Chemistry, Finding Ionization Energies

[andii2121]

1. The ionization energies of Rb and Ag are 4.28 eV and 7.57 eV, respectively. Calculate the ionization energies of an H atom with its electron in the same orbitals as the highest energy electrons in these two atoms. Another way of thinking of this is: what would the ionization energies of RB and Ag be if they each only had one proton?




I wasn't sure on what equation to use for this problem or how to go about it.
I tried the E=-hcR∞(z^2/n^2) but got a negative number and that didn't seem right

 

[epenguin]

1. The ionization energies of Rb and Ag are 4.28 eV and 7.57 eV, respectively. Calculate the ionization energies of an H atom with its electron in the same orbitals as the highest energy electrons in these two atoms. Another way of thinking of this is: what would the ionization energies of RB and Ag be if they each only had one proton?

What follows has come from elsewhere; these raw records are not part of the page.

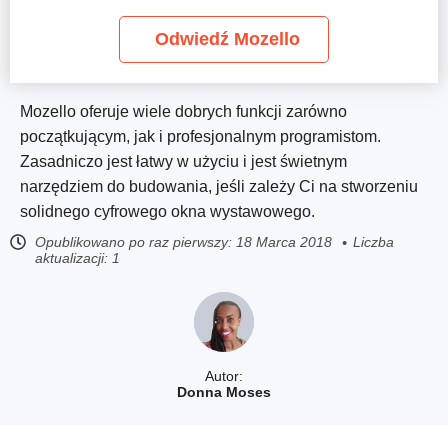
Odwiedź Mozello
Mozello oferuje wiele dobrych funkcji zarówno
początkującym, jak i profesjonalnym programistom.
Zasadniczo jest łatwy w użyciu i jest świetnym
narzędziem do budowania, jeśli zależy Ci na stworzeniu
solidnego cyfrowego okna wystawowego.
Opublikowano po raz pierwszy:
18 Marca 2018
Liczba
aktualizacji: 1
Autor:
Donna Moses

I wasn't sure on what equation to use for this problem or how to go about it.
I tried the E=-hcR∞(z^2/n^2) but got a negative number and that didn't seem right

Well it sounds to me: you are supposed to be able to know from knowledge of atomic structure what orbital the outermost electron in Rb and in Ag are in. And then from the theory of the H atom (Schrödinger) you know what the energy of the corresponding orbitals in H are. You also know from same theory the ionisation energy of H (you remember that corresponds to where the spectral lines crowd together at a limit). Well these last things are also known from experiment, the spectra, i.e. the theory works well. But it might be easier to do the calculation than find the data! I don't know. So the difference between these two energies is the ionisation energy of an electron in that orbital in H.

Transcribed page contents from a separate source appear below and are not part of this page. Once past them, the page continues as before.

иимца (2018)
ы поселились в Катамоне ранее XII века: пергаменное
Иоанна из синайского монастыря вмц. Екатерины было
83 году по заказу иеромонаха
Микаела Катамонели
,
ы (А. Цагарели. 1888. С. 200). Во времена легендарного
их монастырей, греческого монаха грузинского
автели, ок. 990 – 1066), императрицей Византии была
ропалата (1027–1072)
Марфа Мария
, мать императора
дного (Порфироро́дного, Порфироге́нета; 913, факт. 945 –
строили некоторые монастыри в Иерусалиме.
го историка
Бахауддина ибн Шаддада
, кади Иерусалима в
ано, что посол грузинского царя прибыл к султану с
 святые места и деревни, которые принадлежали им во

The comparison with the other elements I guess gives a measure of the screening effect of all the other electrons in Rb and Ag. I had never heard or thought of this method of measuring the screening effect which they talk about in chemistry due to my stunted chemical education. I will be interested if you come back and tell us the conclusions.

Perhaps a proper chemist will come and confirm if this is the question, but it sounds like an interesting one to find the answer to, and useful revision in any case.